Kirkus Reviews QR Code
THE TOWER by Flora Carr

THE TOWER

by Flora Carr

Pub Date: March 5th, 2024
ISBN: 9780385550185
Publisher: Doubleday

Mary, Queen of Scots, imprisoned in cold, damp Lochleven Castle, on an island in the middle of the loch, plots her escape while attended by a small, faithful circle of women-in-waiting.

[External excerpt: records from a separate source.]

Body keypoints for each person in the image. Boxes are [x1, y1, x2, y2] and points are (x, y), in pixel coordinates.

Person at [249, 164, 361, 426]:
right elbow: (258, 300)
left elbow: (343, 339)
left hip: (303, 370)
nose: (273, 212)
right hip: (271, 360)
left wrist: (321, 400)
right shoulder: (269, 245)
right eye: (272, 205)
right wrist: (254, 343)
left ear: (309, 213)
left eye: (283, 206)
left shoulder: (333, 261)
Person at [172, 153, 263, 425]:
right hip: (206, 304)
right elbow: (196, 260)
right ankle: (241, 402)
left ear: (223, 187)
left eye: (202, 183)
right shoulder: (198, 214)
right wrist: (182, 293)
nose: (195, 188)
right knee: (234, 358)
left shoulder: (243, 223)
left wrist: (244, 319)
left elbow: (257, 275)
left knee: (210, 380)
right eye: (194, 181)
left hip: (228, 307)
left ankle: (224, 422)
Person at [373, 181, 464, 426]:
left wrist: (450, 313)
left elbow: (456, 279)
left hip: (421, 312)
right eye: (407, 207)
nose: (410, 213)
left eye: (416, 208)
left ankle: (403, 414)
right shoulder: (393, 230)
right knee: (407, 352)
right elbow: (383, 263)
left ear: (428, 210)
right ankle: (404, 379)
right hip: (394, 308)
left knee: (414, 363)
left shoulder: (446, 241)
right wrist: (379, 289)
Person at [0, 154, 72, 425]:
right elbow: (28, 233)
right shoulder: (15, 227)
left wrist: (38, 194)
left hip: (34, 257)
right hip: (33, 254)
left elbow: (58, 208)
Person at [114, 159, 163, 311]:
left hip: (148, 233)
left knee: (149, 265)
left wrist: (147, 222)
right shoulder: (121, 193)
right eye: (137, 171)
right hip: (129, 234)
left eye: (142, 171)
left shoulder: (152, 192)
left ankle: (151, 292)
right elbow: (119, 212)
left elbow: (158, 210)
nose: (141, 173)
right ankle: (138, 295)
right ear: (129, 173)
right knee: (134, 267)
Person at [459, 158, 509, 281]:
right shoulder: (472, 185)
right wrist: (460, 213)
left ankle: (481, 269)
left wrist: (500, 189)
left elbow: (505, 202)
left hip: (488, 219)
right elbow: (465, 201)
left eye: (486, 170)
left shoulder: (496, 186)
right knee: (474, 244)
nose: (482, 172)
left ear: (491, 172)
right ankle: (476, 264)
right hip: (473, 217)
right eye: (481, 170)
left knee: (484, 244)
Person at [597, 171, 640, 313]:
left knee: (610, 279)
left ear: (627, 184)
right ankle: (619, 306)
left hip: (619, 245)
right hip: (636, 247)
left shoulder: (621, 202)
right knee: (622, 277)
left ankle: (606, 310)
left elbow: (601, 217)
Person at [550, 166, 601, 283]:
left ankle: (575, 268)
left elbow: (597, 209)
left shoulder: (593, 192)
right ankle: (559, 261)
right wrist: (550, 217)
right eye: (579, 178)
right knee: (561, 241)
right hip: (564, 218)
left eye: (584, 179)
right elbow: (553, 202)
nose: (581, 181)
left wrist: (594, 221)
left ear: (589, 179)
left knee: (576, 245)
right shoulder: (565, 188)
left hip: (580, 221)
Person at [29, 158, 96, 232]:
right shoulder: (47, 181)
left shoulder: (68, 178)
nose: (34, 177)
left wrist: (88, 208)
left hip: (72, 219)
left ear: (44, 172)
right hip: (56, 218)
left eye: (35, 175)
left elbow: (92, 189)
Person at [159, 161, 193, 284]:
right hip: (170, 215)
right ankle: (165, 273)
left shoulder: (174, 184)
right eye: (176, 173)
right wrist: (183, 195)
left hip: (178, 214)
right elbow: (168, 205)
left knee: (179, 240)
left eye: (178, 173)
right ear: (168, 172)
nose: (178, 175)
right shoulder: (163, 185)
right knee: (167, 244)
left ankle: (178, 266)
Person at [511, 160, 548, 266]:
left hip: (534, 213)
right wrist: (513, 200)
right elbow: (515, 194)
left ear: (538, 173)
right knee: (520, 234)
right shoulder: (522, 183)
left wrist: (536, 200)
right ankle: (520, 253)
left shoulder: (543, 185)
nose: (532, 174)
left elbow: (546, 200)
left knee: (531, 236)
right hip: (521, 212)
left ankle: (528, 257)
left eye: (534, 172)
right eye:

Close-focused and vivid, British author Carr’s debut centers on a year in the famed royal’s life while encompassing the events, people, and history that brought her to this place. It’s a detailed character portrait of Mary, a charismatic, flirtatious, “high-spirited beauty” who loves poetry and dancing as much as riding with troops. A queen since she was 6 days old, thrice married, and mother to 1-year-old James, Mary, at 24, is pregnant again when captured and imprisoned. Early in her incarceration she miscarries twins and is then forced to sign abdication papers. After these dramatic events, the pace of the novel slows to accommodate a deeper consideration of the relationships among the four trapped women: Mary’s two lowly “chamberers,” Jane and Cuckoo, are joined by a third, Lady Seton, one of the aristocratic “jewelled ladies” more customary in a queen’s retinue. Friendships, jealousies, and more intense emotions crisscross the group, while their captors spy on them and Mary secretly works with loyalists to secure freedom. Carr’s interest in the women—their bodies, their allegiances, their intimacies—offers a contemporary perspective that extends beyond the foursome to other females seeking or manipulating power. These musings and observations are rendered in bright, cinematic prose—“A woman with sunburn on her chest and forearms bends down to pluck white camomile flowers”—yet there’s a circularity as well as an inevitable claustrophobia to the structure, which the narrative never entirely outgrows.

A robust modern revisiting of popular historical territory.